Amy Coney Barrett: Trump’s Supreme Court nominee has a history of controversy
Donald Trump’s nominee for the Supreme Court seat vacated by liberal stalwart Ruth Bader Ginsburg is regarded as a judge who checks the president’s box of sticking closely to the exact wording of the 231-year-old US Constitution.
Amy Coney Barrett, a 48-year-old conservative judge on the Chicago-based 7th U.S. Circuit Court of Appeals, met privately with the president at the White House on Monday. He emerged from that session and praised her qualifications.
“She’s one of the people that’s very respected, but they’re all respected,” he said of those on his five-woman shortlist. “She is certainly one of the candidates, yes.”
At a campaign rally on Tuesday night in Pennsylvania, the president promised his supporters he would nominate someone who he decides meets the criteria of being among “conservative believers in our country, solid, incredible people.” Over the weekend, he vowed to pick someone who doesn’t believe in making policies from the bench, but on Tuesday said high court justices “set policy.”
On Saturday afternoon Ms Barrett appeared at the White House with Mr Trump, who confirmed that he was choosing her as his third Supreme Court nominee, with Republican senators likely to quickly confirm her this year, possibly before the 3 November election. Her opinions as a federal jurist show she shares Mr Trump’s views on gun rights and his hardline immigration stance. Ms Coney Barrett’s opinions on abortion rights align with the president’s promises to his conservative base. Here is a snapshot of some of her most telling opinions.
Abortion rights
A devout Catholic, Ms Coney Barrett has never ruled in a case directly challenging the high court’s landmark 1973 Roe v. Wade Supreme Court decision to legalize abortion across the country.
Women’s rights and abortion advocates, however, are sounding alarms that her appointment could put that decision at risk of being overturned.
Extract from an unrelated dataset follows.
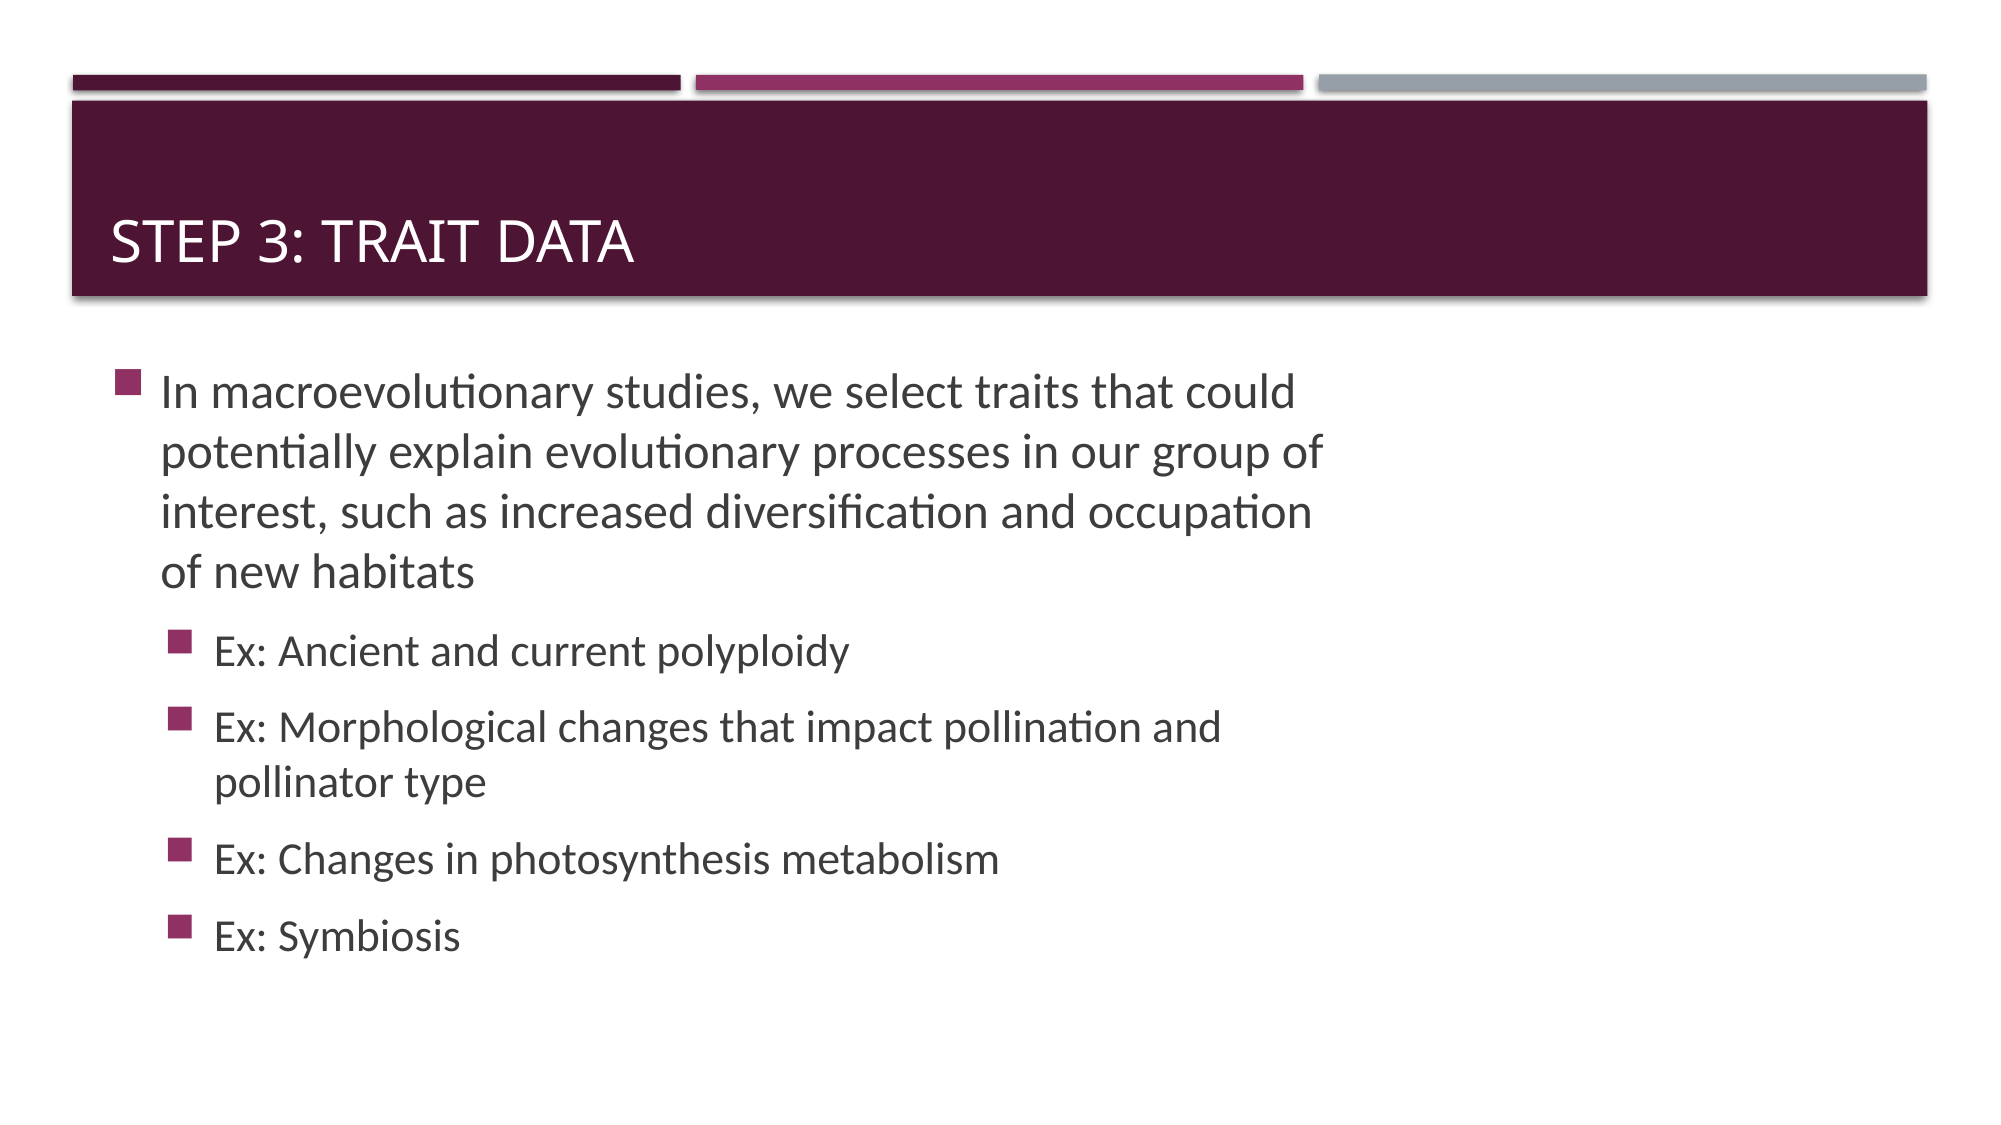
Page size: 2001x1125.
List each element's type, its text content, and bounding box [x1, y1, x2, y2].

She has never been a part of a decision specifically on abortion rights. But a handful of her decisions, experts say, suggest opposition to other rulings that shot down restrictions on abortion rights.
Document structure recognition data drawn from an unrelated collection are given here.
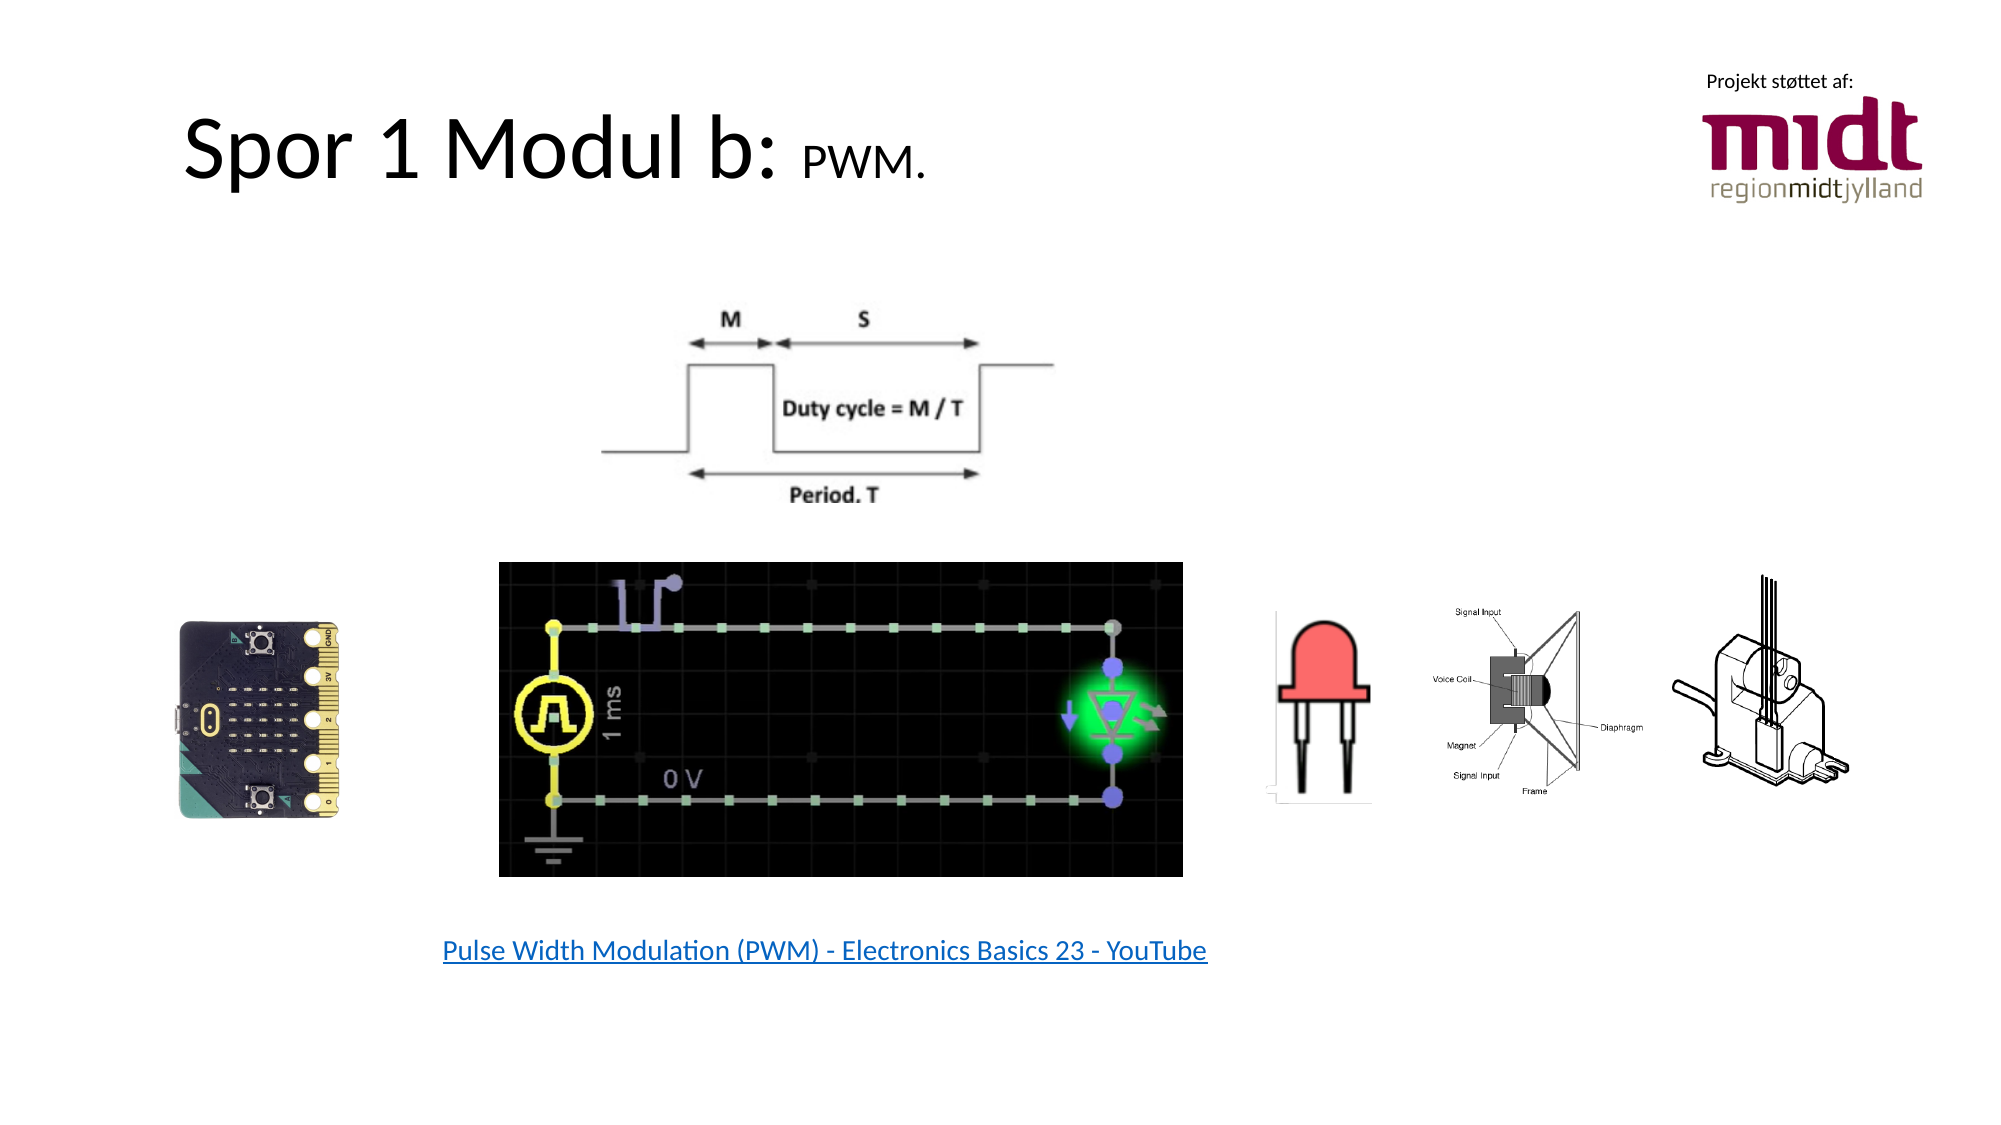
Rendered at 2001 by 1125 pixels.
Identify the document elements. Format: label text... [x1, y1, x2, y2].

picture [594, 285, 1088, 504]
picture [1265, 611, 1372, 805]
picture [498, 562, 1183, 877]
text_box Pulse Width Modulation (PWM) - Electronics Basics 23 - YouTube [427, 923, 1862, 974]
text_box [127, 59, 1923, 207]
picture [158, 621, 357, 819]
picture [1665, 565, 1862, 809]
picture [1408, 594, 1645, 809]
In a 1998 Marquette Law Review article she co-wrote exploring the effect of the Catholic church’s teachings on federal jurists, Ms Coney Barrett said the church’s views on prohibiting abortion and euthanasia are “absolute” because they “take away innocent life.”
As a judge, she has voted for her court to rehear cases from lower panels on abortion rights.
Second Amendment
Ms Coney Barrett is considered an “originalist” on issues like gun rights, arguing the Constitution’s Second Amendment is clear and should be applied ultra-literally in just about any circumstance.
In the 2019 case Kanter v. Barr, she dissented from the majority’s opinion upholding the government’s right to deny what it deems dangerous people from legally obtaining firearms.
“At the time of the country’s founding, she said, legislatures took away the gun rights of people who were believed to be dangerous,” Amy Howe wrote for SCOTUS Blog. “But the laws at the heart of Kanter’s case are too broad, she argued, because they ban people like Kanter from having a gun without any evidence that they pose a risk. Barrett stressed that the Second Amendment ‘confers an individual right, intimately connected with the natural right of self-defense and not limited to civic participation’.”
Those views align with Mr Trump’s promises to his base, which he repeated on Tuesday night in Moon Township near Pittsburgh.
“If I weren’t president, you know the pressure, your Second Amendment would be obliterated. It would maybe be gone, but at a minimum obliterated,” he said to boos. “They haven't touched your Second Amendment, not even touched it because I'm here to block. I'm a blocking force. I'm like a lineman for the Pittsburgh Steelers.
“I'm a blocking force. No, they haven't touched it, but your Second Amendment would be under siege,” he warned as part of his fear-spawning campaign.
Immigration
Ms Coney Barrett’s views on immigration also put her in the same hardline camp as the president.
In a June dissent, she wrote that she favoured allowing one of his contested policies.
She was out-ruled, 2-1, to end the so-called “public charge” rule in Illinois.
That Trump policy denies legal permanent residency to some migrants who are deemed most likely to require government assistance at some point.